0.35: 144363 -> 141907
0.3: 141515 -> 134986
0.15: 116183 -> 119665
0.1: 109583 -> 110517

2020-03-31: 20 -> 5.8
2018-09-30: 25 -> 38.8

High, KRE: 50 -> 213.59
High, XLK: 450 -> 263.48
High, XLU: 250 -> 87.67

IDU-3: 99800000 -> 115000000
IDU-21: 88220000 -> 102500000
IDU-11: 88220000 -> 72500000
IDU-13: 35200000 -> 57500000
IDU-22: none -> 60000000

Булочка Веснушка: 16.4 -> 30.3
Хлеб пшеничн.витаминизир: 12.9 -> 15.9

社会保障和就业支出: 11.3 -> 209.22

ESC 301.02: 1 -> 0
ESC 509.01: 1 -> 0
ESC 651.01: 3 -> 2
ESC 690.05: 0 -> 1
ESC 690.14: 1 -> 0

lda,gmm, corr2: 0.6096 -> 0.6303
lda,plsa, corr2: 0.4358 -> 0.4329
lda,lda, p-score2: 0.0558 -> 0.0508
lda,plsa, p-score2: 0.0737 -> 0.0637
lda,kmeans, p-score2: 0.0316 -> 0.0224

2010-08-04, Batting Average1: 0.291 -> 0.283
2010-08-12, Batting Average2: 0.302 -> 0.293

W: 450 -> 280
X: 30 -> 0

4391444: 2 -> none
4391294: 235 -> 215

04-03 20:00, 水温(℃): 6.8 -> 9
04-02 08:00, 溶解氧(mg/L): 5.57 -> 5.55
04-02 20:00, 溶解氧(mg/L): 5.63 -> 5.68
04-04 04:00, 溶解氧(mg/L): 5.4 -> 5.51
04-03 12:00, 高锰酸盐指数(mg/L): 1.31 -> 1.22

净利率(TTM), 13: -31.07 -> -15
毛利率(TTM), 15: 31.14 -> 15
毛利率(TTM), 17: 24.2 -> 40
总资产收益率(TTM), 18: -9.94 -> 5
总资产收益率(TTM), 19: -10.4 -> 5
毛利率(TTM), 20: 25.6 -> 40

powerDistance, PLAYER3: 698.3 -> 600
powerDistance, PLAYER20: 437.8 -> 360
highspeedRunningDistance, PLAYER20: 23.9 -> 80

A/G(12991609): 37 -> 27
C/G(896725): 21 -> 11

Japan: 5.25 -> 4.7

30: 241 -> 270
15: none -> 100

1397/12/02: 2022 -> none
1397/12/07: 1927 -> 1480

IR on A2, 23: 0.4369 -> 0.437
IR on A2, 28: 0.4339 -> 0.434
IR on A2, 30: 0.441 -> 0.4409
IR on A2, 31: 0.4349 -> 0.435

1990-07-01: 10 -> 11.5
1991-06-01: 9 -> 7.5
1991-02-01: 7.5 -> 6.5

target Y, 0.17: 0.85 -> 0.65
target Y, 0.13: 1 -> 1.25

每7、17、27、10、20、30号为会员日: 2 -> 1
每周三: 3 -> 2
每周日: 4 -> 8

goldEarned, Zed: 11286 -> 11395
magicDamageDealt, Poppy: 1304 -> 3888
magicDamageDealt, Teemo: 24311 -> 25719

TASK DETAILS: Copy each line of the listing that carries the word "plsa".

YOUR SOLUTION:
lda,plsa, corr2: 0.4358 -> 0.4329
lda,plsa, p-score2: 0.0737 -> 0.0637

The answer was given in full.